GIVEN TEXT ->
■ ■ ■ ■ ■ ■ ■

Library SubjectReduction_preliminaries

Subject reduction (preliminaries)


Require Import List.
Require Import Arith.
Require Import Relations.

Require Import Util.

Require Syntax.
Module SetProgram(My_Program: Syntax.Program).
Import My_Program.

Require TermSubstitutionInTyping.
Module My_TermSubstitutionInTyping := TermSubstitutionInTyping.SetProgram(My_Program).
Import My_TermSubstitutionInTyping.

Import My_TypeSubstitutionInTyping.
Import My_BoundCompliantSubstitutions_proofs.
Import My_Progress_proofs.
Import My_TransitivityElimination_proofs.
Import My_Normalization_proofs.
Import My_Subtyping_proofs.
Import My_Typing_proofs.
Import My_Confluence.
Import My_Auxiliary_proofs.
Import My_Substitutions_proofs.
Import My_Binders_proofs.

■ ■ ■ ■ ■ ■ ■

DATA EXCERPTS ->
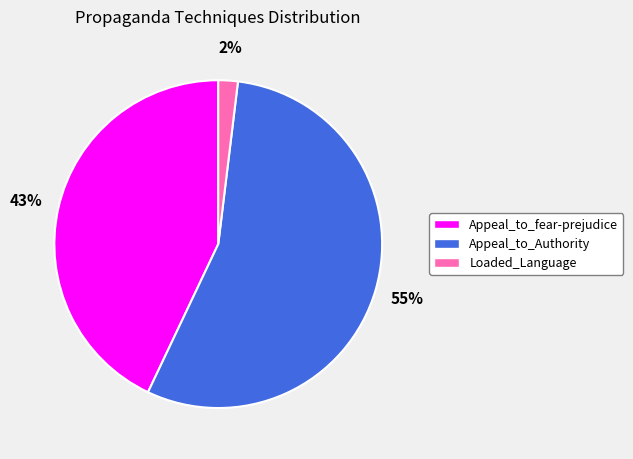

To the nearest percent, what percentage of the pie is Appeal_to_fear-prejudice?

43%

■ ■ ■ ■ ■ ■ ■

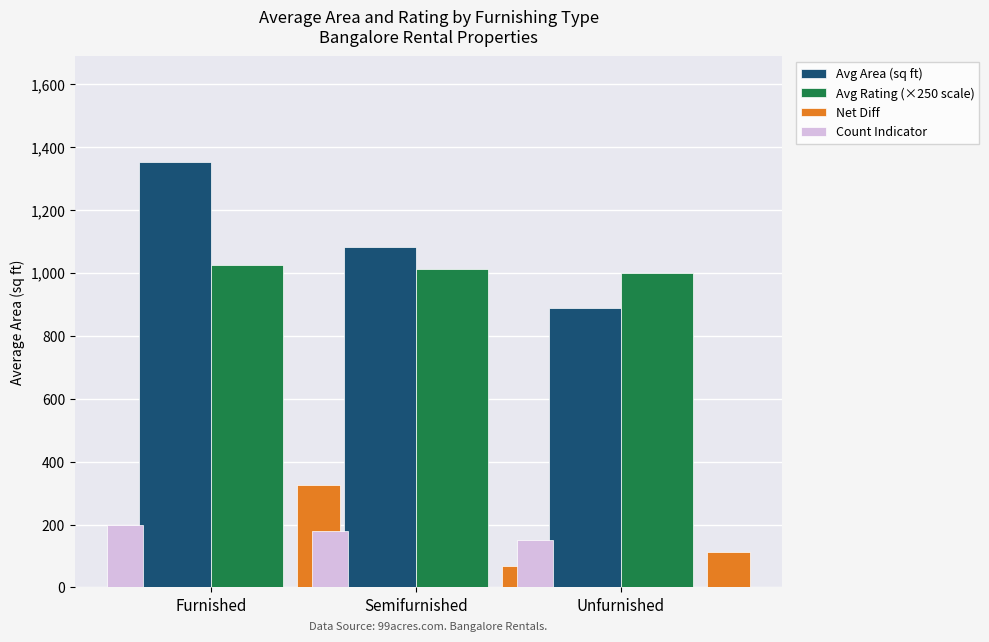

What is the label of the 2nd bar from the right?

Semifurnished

■ ■ ■ ■ ■ ■ ■

WHAT IS EXPECTED -> List every module that the subject reduction library loads with a "Require Import" line.

RESPONSE TO THIS TASK ->
List
Arith
Relations
Util